Now, the benefits are similar to the ones mentioned above: You control the content and backlinks. So you can be agile when things change in the world of SEO. Do you need to change up your anchor text? No problem – you own the domain so just log in and make the changes. The awesome thing is that with your OWN PBN the risk of having the network discovered is low. Another huge benefit is that you can get very high authority backlinks that would generally be impossible to get in a natural promotion strategy.
Doug really helped me out here because he explained PBN’s better than I ever could, which saves me risking giving out the wrong information.
The Final Tally
Do we have a winner? I may have limited everyone to just three answers, but I still got quite a few different ones back. Let’s tally them up as best we can, and see how the votes came in.
Guest Posts/Podcasts: 5
Blog Commenting: 3
Building Relationships: 3
Big Guides/Niche Dominating Posts: 3
PBN Building: 3
Expert Roundup Posts: 2
Creating A Tool: 1
Forum/Group Referrals: 1
Some people mentioned blog commenting not only for backlinks, but as a way of building relationships and getting guest post gigs, so there is a bit of overlap there, but I think it is clear what the winners were.

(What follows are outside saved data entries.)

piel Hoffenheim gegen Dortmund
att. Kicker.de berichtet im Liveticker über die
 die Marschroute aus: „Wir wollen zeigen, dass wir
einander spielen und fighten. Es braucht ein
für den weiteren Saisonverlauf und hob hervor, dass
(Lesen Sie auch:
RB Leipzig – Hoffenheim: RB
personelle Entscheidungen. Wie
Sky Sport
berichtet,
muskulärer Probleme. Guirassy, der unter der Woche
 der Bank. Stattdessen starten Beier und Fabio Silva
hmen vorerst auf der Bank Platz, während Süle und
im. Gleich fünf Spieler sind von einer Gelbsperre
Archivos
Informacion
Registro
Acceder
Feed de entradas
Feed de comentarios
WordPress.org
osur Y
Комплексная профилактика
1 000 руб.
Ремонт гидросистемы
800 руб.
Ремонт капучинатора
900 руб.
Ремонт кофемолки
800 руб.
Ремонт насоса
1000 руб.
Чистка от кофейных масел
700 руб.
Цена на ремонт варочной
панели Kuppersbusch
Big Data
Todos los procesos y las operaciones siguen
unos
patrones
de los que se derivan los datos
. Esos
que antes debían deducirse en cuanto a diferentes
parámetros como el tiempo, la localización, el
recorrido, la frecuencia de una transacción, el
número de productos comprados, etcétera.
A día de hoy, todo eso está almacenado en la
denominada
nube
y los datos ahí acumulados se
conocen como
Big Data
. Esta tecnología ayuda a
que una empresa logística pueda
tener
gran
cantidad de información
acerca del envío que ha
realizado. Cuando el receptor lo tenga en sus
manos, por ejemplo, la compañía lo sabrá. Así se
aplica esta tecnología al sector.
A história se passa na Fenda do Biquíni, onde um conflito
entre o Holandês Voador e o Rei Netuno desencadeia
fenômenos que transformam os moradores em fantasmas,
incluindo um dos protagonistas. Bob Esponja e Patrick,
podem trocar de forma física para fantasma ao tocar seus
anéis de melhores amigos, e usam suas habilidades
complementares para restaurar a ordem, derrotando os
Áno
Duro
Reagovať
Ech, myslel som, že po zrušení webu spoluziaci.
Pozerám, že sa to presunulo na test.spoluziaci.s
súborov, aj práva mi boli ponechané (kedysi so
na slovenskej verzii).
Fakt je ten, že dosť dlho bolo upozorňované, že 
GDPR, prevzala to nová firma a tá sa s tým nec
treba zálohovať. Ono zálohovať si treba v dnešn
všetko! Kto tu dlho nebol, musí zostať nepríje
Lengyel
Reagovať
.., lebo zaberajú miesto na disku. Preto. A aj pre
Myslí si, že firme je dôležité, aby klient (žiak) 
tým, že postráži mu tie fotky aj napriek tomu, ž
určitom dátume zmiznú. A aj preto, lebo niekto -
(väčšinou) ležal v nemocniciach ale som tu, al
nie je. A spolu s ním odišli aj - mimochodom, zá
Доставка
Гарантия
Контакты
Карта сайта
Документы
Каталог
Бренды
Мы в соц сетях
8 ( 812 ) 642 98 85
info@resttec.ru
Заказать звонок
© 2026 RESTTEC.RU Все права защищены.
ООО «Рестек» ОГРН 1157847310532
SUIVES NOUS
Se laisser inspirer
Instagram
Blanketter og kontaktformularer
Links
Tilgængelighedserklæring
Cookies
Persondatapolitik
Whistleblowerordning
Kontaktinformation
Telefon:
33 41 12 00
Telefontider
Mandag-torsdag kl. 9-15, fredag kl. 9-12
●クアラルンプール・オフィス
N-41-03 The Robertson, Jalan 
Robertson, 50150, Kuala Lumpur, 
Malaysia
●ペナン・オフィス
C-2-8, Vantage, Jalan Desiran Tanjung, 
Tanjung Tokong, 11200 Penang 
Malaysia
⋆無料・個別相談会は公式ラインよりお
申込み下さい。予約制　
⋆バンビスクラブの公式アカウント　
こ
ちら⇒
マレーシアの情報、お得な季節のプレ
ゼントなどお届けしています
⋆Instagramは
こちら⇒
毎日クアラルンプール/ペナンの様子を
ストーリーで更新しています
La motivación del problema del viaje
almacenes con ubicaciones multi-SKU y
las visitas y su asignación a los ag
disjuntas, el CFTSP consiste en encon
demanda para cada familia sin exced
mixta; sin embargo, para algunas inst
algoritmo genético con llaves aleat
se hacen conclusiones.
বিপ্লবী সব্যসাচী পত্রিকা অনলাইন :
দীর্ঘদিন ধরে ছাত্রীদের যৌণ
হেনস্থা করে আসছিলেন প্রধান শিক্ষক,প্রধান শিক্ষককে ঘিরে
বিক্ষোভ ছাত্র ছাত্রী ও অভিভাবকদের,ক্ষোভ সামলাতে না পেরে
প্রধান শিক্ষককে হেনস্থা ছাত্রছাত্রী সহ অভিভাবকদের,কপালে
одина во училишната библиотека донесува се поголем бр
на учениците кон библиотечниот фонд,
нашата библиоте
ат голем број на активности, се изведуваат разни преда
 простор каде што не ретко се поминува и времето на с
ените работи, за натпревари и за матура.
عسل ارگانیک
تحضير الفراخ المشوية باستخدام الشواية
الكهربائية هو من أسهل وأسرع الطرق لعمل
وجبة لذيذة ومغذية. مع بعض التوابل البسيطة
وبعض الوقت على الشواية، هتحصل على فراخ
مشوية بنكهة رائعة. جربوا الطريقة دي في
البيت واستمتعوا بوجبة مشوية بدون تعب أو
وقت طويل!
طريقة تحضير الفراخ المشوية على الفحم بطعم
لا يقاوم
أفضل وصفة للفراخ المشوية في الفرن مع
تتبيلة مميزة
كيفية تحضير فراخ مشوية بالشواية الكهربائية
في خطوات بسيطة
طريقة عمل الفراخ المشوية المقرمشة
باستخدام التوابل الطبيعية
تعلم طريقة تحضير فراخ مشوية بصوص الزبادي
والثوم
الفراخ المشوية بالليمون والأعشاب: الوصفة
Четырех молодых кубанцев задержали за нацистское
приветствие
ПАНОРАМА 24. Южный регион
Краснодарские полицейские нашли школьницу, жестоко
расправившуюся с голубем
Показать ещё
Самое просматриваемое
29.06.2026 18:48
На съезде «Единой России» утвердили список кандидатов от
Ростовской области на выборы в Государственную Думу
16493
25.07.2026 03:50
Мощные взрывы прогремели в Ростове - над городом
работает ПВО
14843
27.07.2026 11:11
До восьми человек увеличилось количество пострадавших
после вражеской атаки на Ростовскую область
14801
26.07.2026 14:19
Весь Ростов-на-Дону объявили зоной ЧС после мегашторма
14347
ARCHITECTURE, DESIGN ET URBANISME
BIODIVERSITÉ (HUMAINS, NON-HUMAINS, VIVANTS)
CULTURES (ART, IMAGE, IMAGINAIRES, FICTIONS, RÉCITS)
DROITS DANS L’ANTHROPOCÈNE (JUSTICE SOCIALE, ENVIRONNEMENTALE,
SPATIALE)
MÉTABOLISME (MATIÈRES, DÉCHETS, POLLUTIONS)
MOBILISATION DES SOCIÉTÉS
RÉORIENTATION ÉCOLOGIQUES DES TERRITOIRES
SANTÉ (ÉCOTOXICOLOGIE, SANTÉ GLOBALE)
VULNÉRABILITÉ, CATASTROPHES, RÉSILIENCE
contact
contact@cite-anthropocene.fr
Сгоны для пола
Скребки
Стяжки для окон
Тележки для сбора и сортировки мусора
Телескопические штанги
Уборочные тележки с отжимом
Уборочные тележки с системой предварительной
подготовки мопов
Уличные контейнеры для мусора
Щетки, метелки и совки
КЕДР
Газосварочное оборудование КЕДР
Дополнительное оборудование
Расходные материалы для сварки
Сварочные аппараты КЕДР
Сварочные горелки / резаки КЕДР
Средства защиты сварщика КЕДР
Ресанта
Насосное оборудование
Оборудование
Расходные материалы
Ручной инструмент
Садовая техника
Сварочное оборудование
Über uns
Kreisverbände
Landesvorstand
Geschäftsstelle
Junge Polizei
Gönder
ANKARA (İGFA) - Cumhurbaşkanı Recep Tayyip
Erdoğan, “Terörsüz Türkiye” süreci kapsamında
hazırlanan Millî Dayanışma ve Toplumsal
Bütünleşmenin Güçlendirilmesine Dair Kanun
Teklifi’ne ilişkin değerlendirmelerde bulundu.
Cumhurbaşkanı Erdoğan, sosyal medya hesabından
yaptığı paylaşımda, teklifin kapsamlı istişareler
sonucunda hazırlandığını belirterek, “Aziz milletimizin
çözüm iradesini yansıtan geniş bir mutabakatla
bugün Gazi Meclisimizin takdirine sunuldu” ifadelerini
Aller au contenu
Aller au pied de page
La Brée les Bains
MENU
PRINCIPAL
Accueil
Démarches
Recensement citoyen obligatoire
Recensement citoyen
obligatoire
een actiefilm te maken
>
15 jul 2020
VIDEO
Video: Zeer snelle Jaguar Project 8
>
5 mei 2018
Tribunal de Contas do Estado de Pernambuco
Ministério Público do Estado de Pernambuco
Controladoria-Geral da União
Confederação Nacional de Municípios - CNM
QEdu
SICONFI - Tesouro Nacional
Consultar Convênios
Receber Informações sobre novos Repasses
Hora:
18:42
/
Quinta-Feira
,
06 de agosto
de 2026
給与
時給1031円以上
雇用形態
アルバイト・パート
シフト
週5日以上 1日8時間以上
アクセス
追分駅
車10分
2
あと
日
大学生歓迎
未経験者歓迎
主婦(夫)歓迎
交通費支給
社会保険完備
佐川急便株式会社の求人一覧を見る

I’d also like to point out that some methods, such as creating a tool, producing meaty guides, or roundup posts have the chance to score dozens of links, whereas a guest post might only score the one (though you would assume it to be of high quality).
There’s definitely a recurring theme of working on quality content and reaching out to others.
This post is already clocking in at over 2,100 words, so I’m going to end things here. I hope it’s given you a few ideas and some inspiration for your own backlink/outreach campaigns. Feel free to ask any questions below.
Also a massive thanks to everyone who contributed to this post – couldn’t have done it without you!